You have stated that the Far Left has created positive aspects that we enjoy in our democracies today. What are the current stakes?

"I believe in conquests like divorce laws and other things that changed the social fabric of some countries in a positive way. The movements, despite their problems and differences, brought about some important changes (eg. in education, psychiatric structures, universities and women's lives).

In other cases, such as e.g. in the struggle for the right to residence, they had, on the contrary, a sad end.

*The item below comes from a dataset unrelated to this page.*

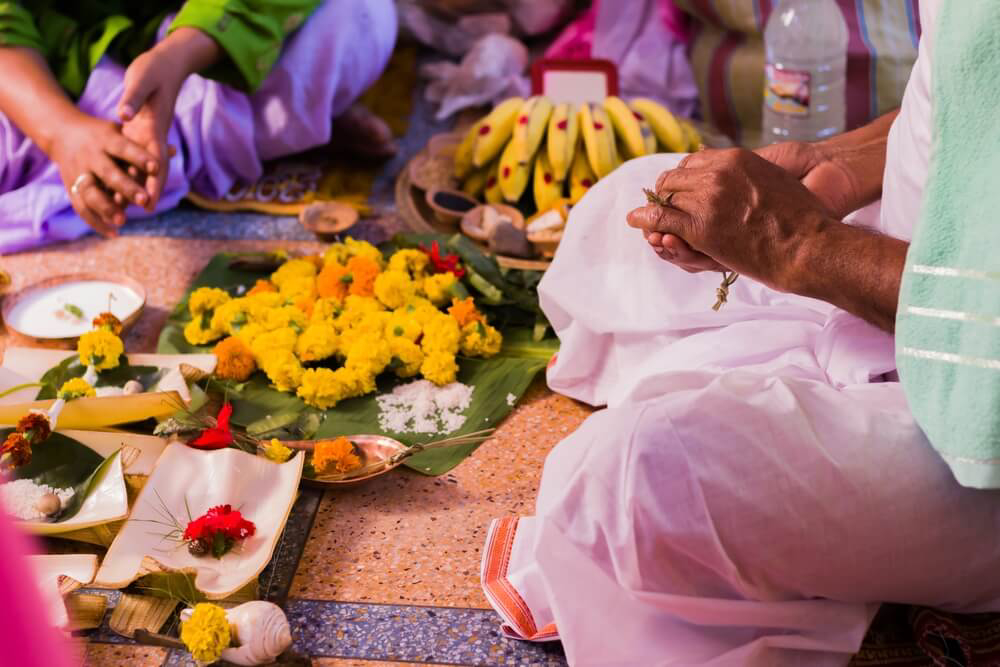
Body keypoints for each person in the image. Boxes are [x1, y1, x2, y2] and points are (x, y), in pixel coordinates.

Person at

Urbanization of the big centers and ever-increasing rents, (largely unaffordable at existing wages), seem to no longer interest anyone, from a political point of view. On the contrary, things are constantly getting worse".

In the question, "how left is Italy today", Barone does not respond positively.

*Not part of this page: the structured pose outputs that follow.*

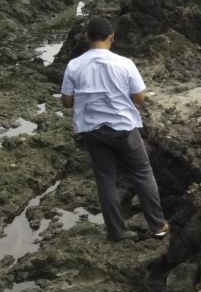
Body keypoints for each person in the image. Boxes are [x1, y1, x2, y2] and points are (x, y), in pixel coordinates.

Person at [61, 16, 170, 242]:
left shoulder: (74, 65)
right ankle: (158, 226)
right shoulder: (124, 64)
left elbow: (67, 102)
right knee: (142, 174)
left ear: (88, 38)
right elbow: (139, 98)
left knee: (105, 180)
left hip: (92, 131)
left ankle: (116, 231)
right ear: (112, 37)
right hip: (123, 129)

"Very little. As in other countries, populism is the result of multiple factors. The problem is that to counter populism there must be a more convincing counter-proposition instead. It's a very sad state of affairs and with no visible way out".

In your opinion, what should Europe change if it is to finally become an organization of justice and equality?

"It's very difficult to answer at this point in time. Things literally change from week to week. I'm limited to reading the newspaper articles and trying to understand what's going on, just like the rest of the world. At the moment I cannot express an opinion:Besides, I am not an expert on geopolitical issues, I tell stories".

Is there a book that changed the course of your life? And if so, why?

"Yes, many of these books I've read have influenced The Sunken State in one way or another. Nabokov's books are probably the most important, for the vivid beauty of the language and for their subject matter (nostalgia, memory, the passage of time)".

The premise of the book

The boy runs in the winter night, in the rain, barefoot, covered in blood, not his own. We'll call it LB to get closer to the years and events leading up to that night.

We are in Turin in the 70s. We are guided by the voice of a young woman, passionate about literature and this novel is the memory and the chronicle of her confrontation with the disappearance of her father , with what remained of her happy childhood, with the belated discovery of the court case that had him as the protagonist.

Who was this stranger, LB, the young man always on the side of the losers, the tireless doctor who always fought to save someone, who was sentenced to prison for participating in an extremist left organization? And why did he never want to talk about that time? Testimonies, files and files, memories, revelations slowly compose the portrait of a complicated and contradictory man who lived in a complicated and contradictory era.

The author

Marta Barone was born in Turin in 1987. She studied Comparative Literature at the University of Turin. With the book Submerged State, he was a finalist in the Premio Strega, while he was awarded the Premio Letterario razionale di Elio Vittorini.

The "Sunken State" it was shortlisted for the Premio Strega 2020 prize awarded to the best novel of the year in Italy.

The book is available in bookstores by Keleuthos Publications, translated by Konstantina Evangelou.